====== 掲載本文

EU25カ国の牛と畜頭数の減少続く


◇絵でみる需給動向◇


● ● ● 2005年の牛と畜頭数、前年比2.3%の減少 ● ● ●

 欧州統計局(EUROSTAT)はこのほど、2005年のEU25カ国の牛と畜予測を公表した。それによると、欧州域内の牛と畜頭数は減少傾向が続き、EU25カ国の2005年のと畜頭数は前年比2.3%減の2,975万頭となる見通しである。

 これを地域別にみると、全体の9割近くを占めるEU15カ国の2005年のと畜頭数は、前年比2.0%減の2,610万頭となるとしている。一方、新規加盟国(NMS)は同4.1%減少して365万頭となり、NMSの減少幅がEU15カ国のそれを上回る予測となっている。

 なお、2005年下半期(7〜12月)のと畜頭数は、同年上半期(1〜6月)と比べて51万頭多くなると見込まれていることから、2006年はと畜の減少傾向が弱まる可能性もある。

============
====== データ内容

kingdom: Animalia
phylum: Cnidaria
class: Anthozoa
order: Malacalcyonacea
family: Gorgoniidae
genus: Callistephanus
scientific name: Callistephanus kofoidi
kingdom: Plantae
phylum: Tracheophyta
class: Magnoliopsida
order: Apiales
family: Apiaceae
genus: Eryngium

============

• **学習用の設問**:
1. EU牛と畜頭数の記事に示されている地域区分と、それぞれの2005年の前年比減少率をすべて挙げてください。
2. EU牛と畜頭数の記事は、2006年にと畜の減少傾向が弱まる可能性があるとしています。その根拠を記事に沿って説明してください。
3. EU25カ国の牛と畜頭数に関する記事を、最後の文の後から書き進めてください。
記録は本文とは関係のない別の資料です。

• **演習の解答**:
1. EU25カ国は2.3%減、EU15カ国は2.0%減、新規加盟国(NMS)は4.1%減です。

2. 2005年下半期(7〜12月)のと畜頭数が、同年上半期(1〜6月)より51万頭多くなると見込まれているためです。

3.
 

● ● ● 上位国はほとんどが減少する見込み ● ● ●

 2005年のと畜予測を国別にみると、と畜頭数の上位5カ国(全体の63%を占める)のうち、第3位のイタリアを除けば軒並み前年を下回るとされている。特に、第2位のドイツは前年比4.6%減の459万頭となる見込みで、上位5カ国の中では最も大きい減少率となっている。これは、2005年から施行される「生産とは切り離した直接支払い(デカップリング)」を見越して、2004年に駆け込みでと畜を行ったことが大きく影響するとされている。ちなみに、2004年のEU15カ国のと畜頭数が前年比0.2%減の2,663万頭と減少する中で、ドイツは480万頭と4.0%増加している。

 

● ● ● 飼養頭数も減少傾向 ● ● ●

 同様に、欧州統計局が発表したEU25カ国の2004年の牛飼養頭数(5月/6月)は前年比1.6%減の8,868万頭となり、減少傾向が続いている。地域別にみると、EU15カ国が前年比1.5%減の7,862万頭、NMSが2.4%減の1,006万頭といずれも減少した。